Marvin Allen

Profile
- Title: Assistant general manager

Personal information
- Born: November 23, 1965 (age 60) Wichita Falls, Texas, U.S.
- Listed height: 5 ft 10 in (1.78 m)
- Listed weight: 215 lb (98 kg)

Career information
- Position: Running back (No. 39)
- High school: Hirschi (Wichita Falls)
- College: Tulane
- NFL draft: 1988: 11th round, 294th overall pick

Career history

Playing
- New England Patriots (1988–1991);

Operations
- New England Patriots (1993–2008) Area scout; Atlanta Falcons (2009–2012) Area scout; Kansas City Chiefs (2013–2016) Director of college scouting; Buffalo Bills (2017–2018) National scout; Miami Dolphins (2019–2025) Assistant general manager;

Awards and highlights
- As an executive 3× Super Bowl champion (XXXVI, XXXVIII, XXXIX);

Career NFL statistics
- Rushing yards: 378
- Rushing average: 4
- Touchdowns: 2
- Stats at Pro Football Reference

= Marvin Allen (running back) =

American football player (born 1965)

Marvin Allen (born November 23, 1965) is an American former professional football player and executive who most recently served as the assistant General Manager for the Miami Dolphins of the National Football League (NFL). Before his executive career, he played running back and was selected by the Patriots in the 11th round of the 1988 NFL draft, a team he would play four seasons for.
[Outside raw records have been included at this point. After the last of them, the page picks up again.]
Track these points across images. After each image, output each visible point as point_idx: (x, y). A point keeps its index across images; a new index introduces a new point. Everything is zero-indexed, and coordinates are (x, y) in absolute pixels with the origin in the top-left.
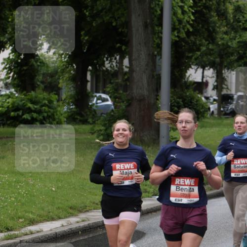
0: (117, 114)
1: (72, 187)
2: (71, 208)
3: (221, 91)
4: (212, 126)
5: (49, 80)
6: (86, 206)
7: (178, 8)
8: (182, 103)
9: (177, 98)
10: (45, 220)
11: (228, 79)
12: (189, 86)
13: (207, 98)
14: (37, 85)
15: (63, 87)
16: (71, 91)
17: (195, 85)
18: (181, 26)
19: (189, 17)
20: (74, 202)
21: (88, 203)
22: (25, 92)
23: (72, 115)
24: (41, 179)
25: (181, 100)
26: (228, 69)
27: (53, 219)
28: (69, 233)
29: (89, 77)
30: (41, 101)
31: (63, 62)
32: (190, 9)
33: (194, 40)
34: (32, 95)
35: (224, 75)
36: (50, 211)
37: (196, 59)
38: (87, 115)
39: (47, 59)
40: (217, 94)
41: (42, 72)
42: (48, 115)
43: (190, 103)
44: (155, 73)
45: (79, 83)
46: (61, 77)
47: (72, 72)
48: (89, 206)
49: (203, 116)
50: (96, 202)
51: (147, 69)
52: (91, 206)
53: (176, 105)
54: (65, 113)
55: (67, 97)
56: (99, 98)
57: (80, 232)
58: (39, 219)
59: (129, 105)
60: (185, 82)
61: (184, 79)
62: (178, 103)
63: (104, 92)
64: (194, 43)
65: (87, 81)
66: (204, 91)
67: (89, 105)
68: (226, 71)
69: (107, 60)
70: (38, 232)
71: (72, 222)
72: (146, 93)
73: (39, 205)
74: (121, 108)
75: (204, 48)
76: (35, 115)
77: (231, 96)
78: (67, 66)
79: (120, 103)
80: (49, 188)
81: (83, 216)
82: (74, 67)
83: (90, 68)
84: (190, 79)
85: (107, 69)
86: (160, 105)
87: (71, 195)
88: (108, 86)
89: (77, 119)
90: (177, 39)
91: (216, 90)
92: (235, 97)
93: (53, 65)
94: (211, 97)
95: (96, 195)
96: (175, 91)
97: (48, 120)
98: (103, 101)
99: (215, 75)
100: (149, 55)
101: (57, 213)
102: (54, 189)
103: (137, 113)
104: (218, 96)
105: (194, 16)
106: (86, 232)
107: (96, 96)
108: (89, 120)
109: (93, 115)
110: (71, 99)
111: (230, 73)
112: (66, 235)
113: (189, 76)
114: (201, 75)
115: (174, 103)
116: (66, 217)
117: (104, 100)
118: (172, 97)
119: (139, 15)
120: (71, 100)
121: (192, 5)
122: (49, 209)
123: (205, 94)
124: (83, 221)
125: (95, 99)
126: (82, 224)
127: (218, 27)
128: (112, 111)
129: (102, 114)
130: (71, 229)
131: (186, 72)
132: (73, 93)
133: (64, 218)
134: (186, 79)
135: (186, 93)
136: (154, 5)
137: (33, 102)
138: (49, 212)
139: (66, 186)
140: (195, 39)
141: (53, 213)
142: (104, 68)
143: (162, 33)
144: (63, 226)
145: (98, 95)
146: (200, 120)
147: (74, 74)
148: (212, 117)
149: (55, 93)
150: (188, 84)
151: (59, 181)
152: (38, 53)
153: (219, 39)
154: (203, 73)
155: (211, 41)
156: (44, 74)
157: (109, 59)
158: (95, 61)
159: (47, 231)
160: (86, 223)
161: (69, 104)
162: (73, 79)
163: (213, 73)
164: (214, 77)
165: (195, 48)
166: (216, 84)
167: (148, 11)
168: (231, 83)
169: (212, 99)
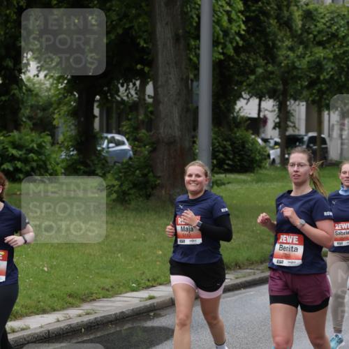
0: (137, 163)
1: (72, 266)
2: (70, 296)
3: (286, 130)
4: (272, 180)
5: (40, 114)
6: (92, 294)
7: (224, 13)
8: (230, 148)
9: (223, 141)
10: (32, 312)
11: (296, 114)
12: (240, 123)
13: (266, 141)
14: (22, 123)
15: (60, 125)
16: (71, 130)
17: (249, 122)
18: (228, 39)
19: (239, 26)
20: (74, 287)
21: (94, 288)
22: (5, 132)
23: (73, 164)
24: (27, 255)
25: (229, 143)
26: (295, 100)
27: (44, 312)
28: (67, 331)
29: (96, 111)
30: (27, 144)
31: (58, 90)
32: (239, 14)
33: (246, 59)
34: (14, 136)
35: (289, 108)
36: (40, 299)
37: (249, 85)
38: (94, 164)
39: (37, 86)
40: (279, 135)
41: (29, 104)
42: (37, 165)
43: (241, 148)
44: (190, 105)
45: (82, 119)
46: (56, 111)
47: (72, 103)
48: (96, 293)
49: (260, 167)
50: (107, 287)
51: (179, 100)
52: (99, 293)
53: (221, 150)
54: (63, 161)
55: (65, 140)
56: (112, 140)
57: (83, 330)
58: (24, 310)
59: (154, 150)
60: (234, 117)
61: (233, 114)
62: (224, 147)
63: (119, 133)
64: (247, 63)
65: (95, 117)
66: (261, 130)
67: (97, 150)
68: (292, 102)
69: (122, 86)
70: (23, 329)
71: (71, 316)
72: (177, 133)
73: (25, 292)
74: (142, 155)
75: (260, 70)
76: (19, 165)
77: (300, 137)
78: (66, 95)
79: (140, 147)
80: (38, 267)
81: (87, 307)
82: (75, 95)
83: (98, 97)
84: (242, 114)
85: (122, 99)
86: (197, 151)
87: (70, 277)
88: (124, 123)
89: (80, 169)
90: (222, 57)
91: (277, 130)
92: (306, 138)
93: (46, 94)
94: (271, 139)
95: (107, 277)
96: (220, 130)
97: (37, 171)
98: (117, 145)
99: (276, 109)
100: (182, 79)
101: (49, 303)
102: (46, 269)
103: (165, 162)
104: (280, 138)
105: (246, 26)
106: (91, 329)
107: (106, 138)
108: (96, 172)
109: (103, 165)
110: (71, 141)
111: (299, 105)
112: (64, 334)
113: (240, 110)
114: (257, 108)
115: (217, 147)
116: (63, 309)
117: (119, 143)
118: (216, 139)
119: (167, 24)
120: (70, 143)
121: (243, 9)
122: (39, 298)
123: (263, 135)
124: (88, 314)
125: (106, 141)
126: (86, 319)
127: (280, 41)
128: (130, 158)
129: (115, 162)
130: (70, 325)
131: (236, 104)
132: (74, 134)
133: (60, 310)
134: (235, 114)
135: (236, 134)
136: (189, 9)
137: (16, 146)
138: (39, 302)
139: (63, 264)
140: (248, 57)
141: (44, 302)
142: (119, 99)
143: (199, 49)
144: (58, 321)
145: (109, 136)
146: (255, 171)
147: (75, 107)
148: (272, 167)
149: (48, 133)
150: (238, 121)
151: (54, 258)
152: (23, 76)
153: (282, 58)
154: (260, 105)
155: (271, 61)
156: (32, 107)
157: (125, 85)
158: (106, 89)
159: (36, 328)
160: (92, 317)
161: (68, 149)
162: (74, 113)
163: (274, 106)
164: (274, 111)
165: (247, 70)
166: (277, 120)
167: (179, 17)
168: (299, 119)
169: (272, 143)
After retiring from playing, Allen worked in the New England Patriots' personnel department from 1993 through 2008. In 2009, he left New England for the Atlanta Falcons, working there through the 2013 NFL season. From 2013 through 2016, he was the Kansas City Chief's Director of College Scouting. In 2017, he was a National Scout for the Buffalo Bills before being hired as the Dolphin's new assistant general manager in 2019.

Allen was fired from the Miami Dolphins on January 13, 2026. Allen served under ex-general manager Chris Grier for his entire tenure with the team. He was with the team through the entire “Tank for Tua” era, from stripping the team of assets in 2019, to drafting Tua Tagovailoa in 2020, hiring McDaniel in 2022, and approval of awarding Tua Tagovailoa a $212.4 million extension.